__About this task__:
Retype nothing except the lines below from the one with "M654,175C639,174 621,171 612,185C617,199" through the one with "#565f6c; stroke-width: 16", exactly, with images left out.

[[ Supplied material open ]]

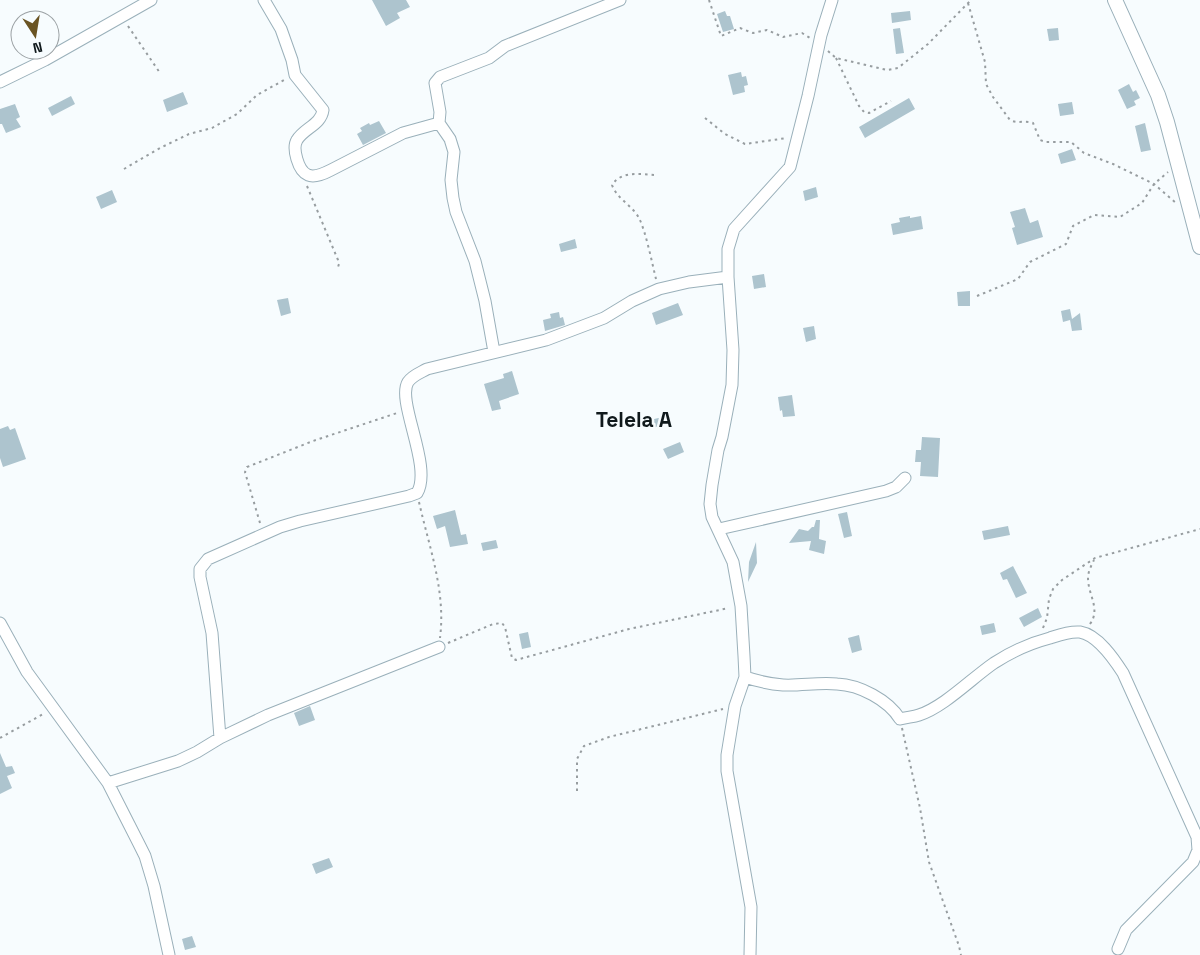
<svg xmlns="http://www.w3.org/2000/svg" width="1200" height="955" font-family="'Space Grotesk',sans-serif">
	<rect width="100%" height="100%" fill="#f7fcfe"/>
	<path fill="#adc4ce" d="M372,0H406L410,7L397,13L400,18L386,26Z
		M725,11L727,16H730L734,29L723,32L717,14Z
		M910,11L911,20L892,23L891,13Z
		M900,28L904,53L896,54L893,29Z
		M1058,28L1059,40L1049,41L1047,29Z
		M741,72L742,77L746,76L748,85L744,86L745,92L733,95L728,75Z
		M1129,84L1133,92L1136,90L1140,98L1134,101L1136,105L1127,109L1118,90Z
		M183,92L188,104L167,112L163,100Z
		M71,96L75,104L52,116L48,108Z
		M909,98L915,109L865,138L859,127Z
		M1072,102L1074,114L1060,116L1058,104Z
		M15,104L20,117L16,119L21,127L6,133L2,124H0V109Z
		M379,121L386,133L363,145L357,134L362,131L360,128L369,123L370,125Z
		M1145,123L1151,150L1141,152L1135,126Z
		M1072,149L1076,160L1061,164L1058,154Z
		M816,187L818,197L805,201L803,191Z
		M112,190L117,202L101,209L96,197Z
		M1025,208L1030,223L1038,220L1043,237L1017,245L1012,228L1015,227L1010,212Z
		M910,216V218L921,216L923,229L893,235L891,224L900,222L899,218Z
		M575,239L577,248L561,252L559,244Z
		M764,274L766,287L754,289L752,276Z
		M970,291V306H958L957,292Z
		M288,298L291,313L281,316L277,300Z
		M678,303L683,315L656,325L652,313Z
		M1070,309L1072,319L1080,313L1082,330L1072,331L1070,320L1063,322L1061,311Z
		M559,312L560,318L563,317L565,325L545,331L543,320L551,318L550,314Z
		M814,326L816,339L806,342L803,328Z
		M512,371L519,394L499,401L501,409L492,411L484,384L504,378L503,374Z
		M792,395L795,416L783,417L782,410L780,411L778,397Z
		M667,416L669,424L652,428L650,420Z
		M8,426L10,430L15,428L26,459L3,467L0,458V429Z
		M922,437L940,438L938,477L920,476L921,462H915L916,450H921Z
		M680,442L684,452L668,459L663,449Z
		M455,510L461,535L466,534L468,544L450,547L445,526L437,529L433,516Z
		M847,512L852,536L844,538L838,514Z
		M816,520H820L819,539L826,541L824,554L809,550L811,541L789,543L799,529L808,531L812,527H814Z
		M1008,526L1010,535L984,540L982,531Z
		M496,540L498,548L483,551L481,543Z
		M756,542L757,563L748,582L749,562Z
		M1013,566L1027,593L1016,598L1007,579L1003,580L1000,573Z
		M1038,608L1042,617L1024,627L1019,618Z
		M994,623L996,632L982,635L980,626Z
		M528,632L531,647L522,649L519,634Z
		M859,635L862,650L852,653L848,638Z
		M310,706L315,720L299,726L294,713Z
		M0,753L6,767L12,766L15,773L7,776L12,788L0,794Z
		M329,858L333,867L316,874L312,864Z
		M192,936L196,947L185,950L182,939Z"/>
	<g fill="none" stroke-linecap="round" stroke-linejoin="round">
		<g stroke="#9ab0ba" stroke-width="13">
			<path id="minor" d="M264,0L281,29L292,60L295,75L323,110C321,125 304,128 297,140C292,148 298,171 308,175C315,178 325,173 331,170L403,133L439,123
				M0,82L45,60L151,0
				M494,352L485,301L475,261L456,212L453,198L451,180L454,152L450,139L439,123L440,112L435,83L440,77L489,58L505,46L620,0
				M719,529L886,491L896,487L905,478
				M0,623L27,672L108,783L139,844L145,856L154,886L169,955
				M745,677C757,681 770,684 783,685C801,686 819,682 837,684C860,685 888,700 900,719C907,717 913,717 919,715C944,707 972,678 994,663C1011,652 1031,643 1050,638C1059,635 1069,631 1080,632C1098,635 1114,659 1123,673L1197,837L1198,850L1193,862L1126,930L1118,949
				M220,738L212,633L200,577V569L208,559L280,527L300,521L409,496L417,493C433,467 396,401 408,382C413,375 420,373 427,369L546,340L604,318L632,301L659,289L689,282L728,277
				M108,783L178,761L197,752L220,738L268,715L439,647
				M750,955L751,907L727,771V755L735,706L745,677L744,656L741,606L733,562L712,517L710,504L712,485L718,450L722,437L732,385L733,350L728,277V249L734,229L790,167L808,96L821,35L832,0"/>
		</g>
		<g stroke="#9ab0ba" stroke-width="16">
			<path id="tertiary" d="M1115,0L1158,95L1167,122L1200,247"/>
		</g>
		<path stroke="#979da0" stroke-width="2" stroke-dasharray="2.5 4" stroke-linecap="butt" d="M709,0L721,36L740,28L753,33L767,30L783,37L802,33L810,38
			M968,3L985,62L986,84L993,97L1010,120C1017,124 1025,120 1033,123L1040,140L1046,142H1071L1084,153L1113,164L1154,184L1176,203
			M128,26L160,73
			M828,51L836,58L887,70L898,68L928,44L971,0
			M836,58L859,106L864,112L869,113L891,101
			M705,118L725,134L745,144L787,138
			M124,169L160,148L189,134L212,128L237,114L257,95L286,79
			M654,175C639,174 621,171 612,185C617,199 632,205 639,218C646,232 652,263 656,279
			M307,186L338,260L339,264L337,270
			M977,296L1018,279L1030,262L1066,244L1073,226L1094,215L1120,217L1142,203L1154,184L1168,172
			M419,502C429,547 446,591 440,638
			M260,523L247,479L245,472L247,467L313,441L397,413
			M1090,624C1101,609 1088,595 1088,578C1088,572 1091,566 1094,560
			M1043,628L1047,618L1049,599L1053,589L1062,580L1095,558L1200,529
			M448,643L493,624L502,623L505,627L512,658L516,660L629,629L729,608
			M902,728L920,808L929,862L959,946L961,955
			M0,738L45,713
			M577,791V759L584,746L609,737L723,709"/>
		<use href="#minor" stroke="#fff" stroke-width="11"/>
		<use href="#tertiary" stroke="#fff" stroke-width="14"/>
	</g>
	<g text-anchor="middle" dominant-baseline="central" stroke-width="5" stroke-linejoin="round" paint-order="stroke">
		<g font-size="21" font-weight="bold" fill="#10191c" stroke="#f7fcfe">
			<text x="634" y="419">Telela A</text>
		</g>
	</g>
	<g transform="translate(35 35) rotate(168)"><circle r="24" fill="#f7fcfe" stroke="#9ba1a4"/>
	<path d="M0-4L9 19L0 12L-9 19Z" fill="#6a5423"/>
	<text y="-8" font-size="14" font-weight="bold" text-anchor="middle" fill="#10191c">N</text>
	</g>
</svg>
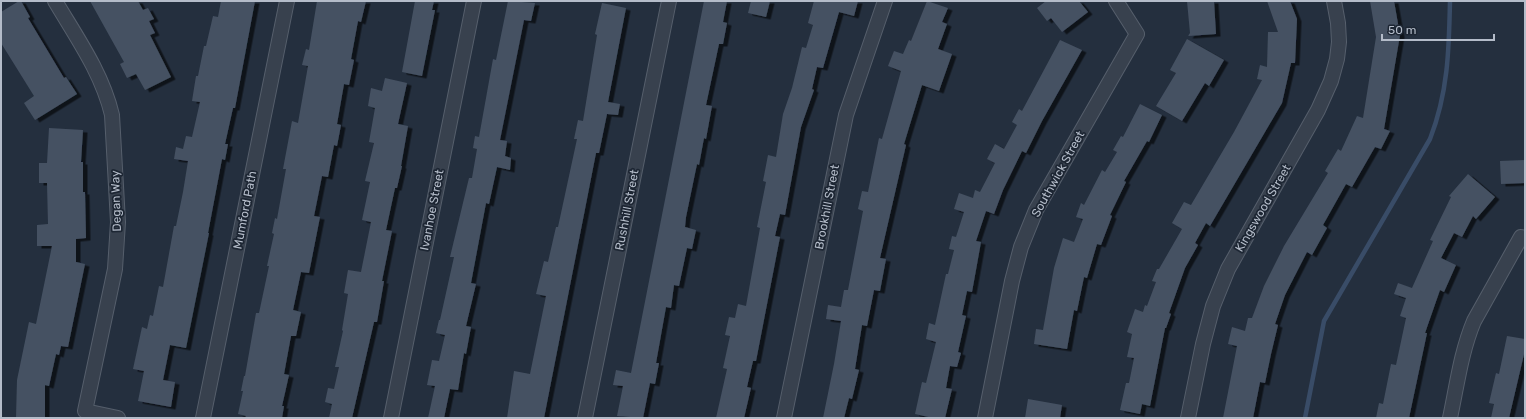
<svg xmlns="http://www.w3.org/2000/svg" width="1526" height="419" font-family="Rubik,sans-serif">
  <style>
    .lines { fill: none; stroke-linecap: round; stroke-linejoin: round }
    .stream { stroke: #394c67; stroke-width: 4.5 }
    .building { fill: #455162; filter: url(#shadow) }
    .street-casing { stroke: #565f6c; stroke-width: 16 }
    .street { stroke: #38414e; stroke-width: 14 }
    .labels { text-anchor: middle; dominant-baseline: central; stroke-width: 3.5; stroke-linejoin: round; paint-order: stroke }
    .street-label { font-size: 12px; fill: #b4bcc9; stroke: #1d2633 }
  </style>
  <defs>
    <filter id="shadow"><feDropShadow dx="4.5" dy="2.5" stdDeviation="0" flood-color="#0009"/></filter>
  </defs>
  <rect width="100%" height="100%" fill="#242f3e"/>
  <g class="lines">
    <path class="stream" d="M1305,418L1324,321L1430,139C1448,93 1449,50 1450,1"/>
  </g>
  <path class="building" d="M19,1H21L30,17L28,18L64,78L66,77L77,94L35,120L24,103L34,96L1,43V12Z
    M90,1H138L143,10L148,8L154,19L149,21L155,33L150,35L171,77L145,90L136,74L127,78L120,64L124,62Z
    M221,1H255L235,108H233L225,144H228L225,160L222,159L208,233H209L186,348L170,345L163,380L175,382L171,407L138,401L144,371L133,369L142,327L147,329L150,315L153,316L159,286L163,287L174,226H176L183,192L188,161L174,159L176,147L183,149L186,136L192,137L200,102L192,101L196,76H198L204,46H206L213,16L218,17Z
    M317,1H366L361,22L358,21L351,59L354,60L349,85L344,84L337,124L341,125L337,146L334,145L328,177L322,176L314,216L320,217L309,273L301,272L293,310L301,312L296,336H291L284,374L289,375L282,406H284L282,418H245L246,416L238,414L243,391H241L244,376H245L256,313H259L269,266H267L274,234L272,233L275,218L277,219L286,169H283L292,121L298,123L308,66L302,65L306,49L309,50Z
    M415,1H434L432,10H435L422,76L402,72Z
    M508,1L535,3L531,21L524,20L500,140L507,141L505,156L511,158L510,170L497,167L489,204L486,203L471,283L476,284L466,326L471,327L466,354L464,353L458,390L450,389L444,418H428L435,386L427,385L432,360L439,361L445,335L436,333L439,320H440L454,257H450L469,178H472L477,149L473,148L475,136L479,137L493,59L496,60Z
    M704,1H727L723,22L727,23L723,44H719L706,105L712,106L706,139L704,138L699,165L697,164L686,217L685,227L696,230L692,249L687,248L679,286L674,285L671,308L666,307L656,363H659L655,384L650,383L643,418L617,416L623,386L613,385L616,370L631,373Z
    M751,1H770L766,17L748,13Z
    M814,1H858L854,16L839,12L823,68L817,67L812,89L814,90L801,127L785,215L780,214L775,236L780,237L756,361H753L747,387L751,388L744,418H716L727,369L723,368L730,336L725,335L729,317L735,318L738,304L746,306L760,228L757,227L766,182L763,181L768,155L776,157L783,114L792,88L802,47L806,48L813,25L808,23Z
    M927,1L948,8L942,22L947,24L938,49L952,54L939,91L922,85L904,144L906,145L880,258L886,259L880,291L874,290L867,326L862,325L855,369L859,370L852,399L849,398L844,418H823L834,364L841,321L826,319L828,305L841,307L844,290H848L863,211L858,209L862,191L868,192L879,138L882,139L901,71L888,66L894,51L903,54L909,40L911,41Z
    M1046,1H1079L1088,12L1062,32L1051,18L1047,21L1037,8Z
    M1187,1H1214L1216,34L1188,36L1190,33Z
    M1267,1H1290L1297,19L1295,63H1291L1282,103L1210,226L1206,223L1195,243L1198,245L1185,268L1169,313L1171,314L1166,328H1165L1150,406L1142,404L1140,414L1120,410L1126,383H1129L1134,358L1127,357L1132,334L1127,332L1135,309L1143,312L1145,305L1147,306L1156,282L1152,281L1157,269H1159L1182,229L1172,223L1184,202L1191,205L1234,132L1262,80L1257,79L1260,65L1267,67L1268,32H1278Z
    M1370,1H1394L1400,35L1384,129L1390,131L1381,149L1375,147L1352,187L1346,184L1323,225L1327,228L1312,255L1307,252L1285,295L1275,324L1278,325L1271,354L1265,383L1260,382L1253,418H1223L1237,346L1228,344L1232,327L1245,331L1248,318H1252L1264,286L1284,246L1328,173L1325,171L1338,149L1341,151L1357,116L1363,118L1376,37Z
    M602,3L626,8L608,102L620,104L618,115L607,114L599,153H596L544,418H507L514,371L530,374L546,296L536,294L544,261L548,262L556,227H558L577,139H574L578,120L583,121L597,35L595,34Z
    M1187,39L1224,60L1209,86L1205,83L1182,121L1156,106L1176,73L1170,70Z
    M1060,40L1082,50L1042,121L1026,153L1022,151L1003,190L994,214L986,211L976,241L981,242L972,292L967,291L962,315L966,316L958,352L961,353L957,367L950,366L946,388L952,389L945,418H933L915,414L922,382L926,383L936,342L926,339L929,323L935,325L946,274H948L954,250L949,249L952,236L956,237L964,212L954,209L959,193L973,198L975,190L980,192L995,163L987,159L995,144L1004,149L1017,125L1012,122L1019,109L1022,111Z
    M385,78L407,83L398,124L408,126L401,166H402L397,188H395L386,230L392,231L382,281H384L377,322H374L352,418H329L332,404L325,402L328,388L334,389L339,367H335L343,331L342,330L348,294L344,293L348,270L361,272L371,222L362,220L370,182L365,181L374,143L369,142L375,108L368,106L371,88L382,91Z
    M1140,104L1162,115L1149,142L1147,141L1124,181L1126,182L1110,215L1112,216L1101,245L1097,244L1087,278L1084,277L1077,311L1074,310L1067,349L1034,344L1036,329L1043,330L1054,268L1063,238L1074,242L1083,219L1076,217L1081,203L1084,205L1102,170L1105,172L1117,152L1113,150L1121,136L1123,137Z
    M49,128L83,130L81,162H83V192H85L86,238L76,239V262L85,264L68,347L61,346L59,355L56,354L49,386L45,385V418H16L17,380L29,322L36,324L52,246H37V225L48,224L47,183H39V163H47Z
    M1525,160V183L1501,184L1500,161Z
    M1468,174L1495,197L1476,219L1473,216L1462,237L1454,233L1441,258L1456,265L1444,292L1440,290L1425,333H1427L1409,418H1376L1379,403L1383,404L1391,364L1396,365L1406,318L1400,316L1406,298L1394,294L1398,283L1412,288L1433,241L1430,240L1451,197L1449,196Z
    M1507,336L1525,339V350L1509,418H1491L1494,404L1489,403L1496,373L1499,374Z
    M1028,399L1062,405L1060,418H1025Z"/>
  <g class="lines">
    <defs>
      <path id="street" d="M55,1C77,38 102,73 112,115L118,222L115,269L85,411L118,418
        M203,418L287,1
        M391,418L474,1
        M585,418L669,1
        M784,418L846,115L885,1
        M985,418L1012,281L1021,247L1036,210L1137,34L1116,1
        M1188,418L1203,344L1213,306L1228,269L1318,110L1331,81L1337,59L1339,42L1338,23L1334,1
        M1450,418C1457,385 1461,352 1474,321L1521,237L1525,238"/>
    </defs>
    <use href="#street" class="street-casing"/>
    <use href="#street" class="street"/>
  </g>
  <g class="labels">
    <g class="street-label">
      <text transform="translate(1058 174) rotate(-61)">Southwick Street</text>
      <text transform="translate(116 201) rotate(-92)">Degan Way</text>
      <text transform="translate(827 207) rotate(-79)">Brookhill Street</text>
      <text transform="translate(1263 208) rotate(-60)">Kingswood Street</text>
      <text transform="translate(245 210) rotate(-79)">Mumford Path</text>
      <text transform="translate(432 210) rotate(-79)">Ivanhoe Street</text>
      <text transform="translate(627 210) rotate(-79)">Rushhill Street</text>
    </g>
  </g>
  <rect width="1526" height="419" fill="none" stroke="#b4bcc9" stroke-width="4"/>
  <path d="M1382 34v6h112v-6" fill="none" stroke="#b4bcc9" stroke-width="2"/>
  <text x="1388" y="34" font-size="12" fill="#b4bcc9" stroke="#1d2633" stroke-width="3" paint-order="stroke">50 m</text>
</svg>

[[ Supplied material closed ]]

__The completed task__:
			M654,175C639,174 621,171 612,185C617,199 632,205 639,218C646,232 652,263 656,279
			M307,186L338,260L339,264L337,270
			M977,296L1018,279L1030,262L1066,244L1073,226L1094,215L1120,217L1142,203L1154,184L1168,172
			M419,502C429,547 446,591 440,638
			M260,523L247,479L245,472L247,467L313,441L397,413
			M1090,624C1101,609 1088,595 1088,578C1088,572 1091,566 1094,560
			M1043,628L1047,618L1049,599L1053,589L1062,580L1095,558L1200,529
			M448,643L493,624L502,623L505,627L512,658L516,660L629,629L729,608
			M902,728L920,808L929,862L959,946L961,955
			M0,738L45,713
			M577,791V759L584,746L609,737L723,709"/>
		<use href="#minor" stroke="#fff" stroke-width="11"/>
		<use href="#tertiary" stroke="#fff" stroke-width="14"/>
	</g>
	<g text-anchor="middle" dominant-baseline="central" stroke-width="5" stroke-linejoin="round" paint-order="stroke">
		<g font-size="21" font-weight="bold" fill="#10191c" stroke="#f7fcfe">
			<text x="634" y="419">Telela A</text>
		</g>
	</g>
	<g transform="translate(35 35) rotate(168)"><circle r="24" fill="#f7fcfe" stroke="#9ba1a4"/>
	<path d="M0-4L9 19L0 12L-9 19Z" fill="#6a5423"/>
	<text y="-8" font-size="14" font-weight="bold" text-anchor="middle" fill="#10191c">N</text>
	</g>
</svg>
<svg xmlns="http://www.w3.org/2000/svg" width="1526" height="419" font-family="Rubik,sans-serif">
  <style>
    .lines { fill: none; stroke-linecap: round; stroke-linejoin: round }
    .stream { stroke: #394c67; stroke-width: 4.5 }
    .building { fill: #455162; filter: url(#shadow) }
    .street-casing { stroke: #565f6c; stroke-width: 16 }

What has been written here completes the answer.